(Data begins)

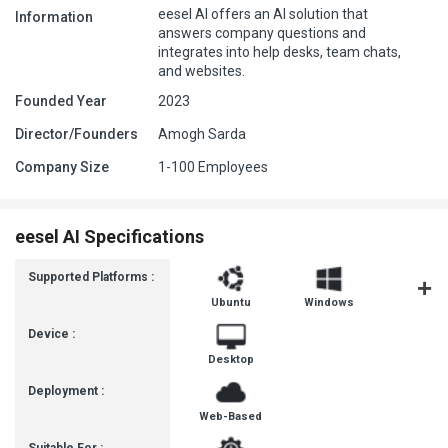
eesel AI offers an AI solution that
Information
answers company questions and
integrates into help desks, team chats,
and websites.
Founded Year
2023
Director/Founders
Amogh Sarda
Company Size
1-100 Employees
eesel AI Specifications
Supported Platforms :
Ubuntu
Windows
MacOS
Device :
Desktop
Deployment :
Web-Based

(Data ends)

◆ **Instructions to follow**
Before copying, set the pictures aside; then reproduce each entry above exactly.

◆ **Reply**
eesel AI offers an AI solution that
Information
answers company questions and
integrates into help desks, team chats,
and websites.
Founded Year
2023
Director/Founders
Amogh Sarda
Company Size
1-100 Employees
eesel AI Specifications
Supported Platforms :
Ubuntu
Windows
MacOS
Device :
Desktop
Deployment :
Web-Based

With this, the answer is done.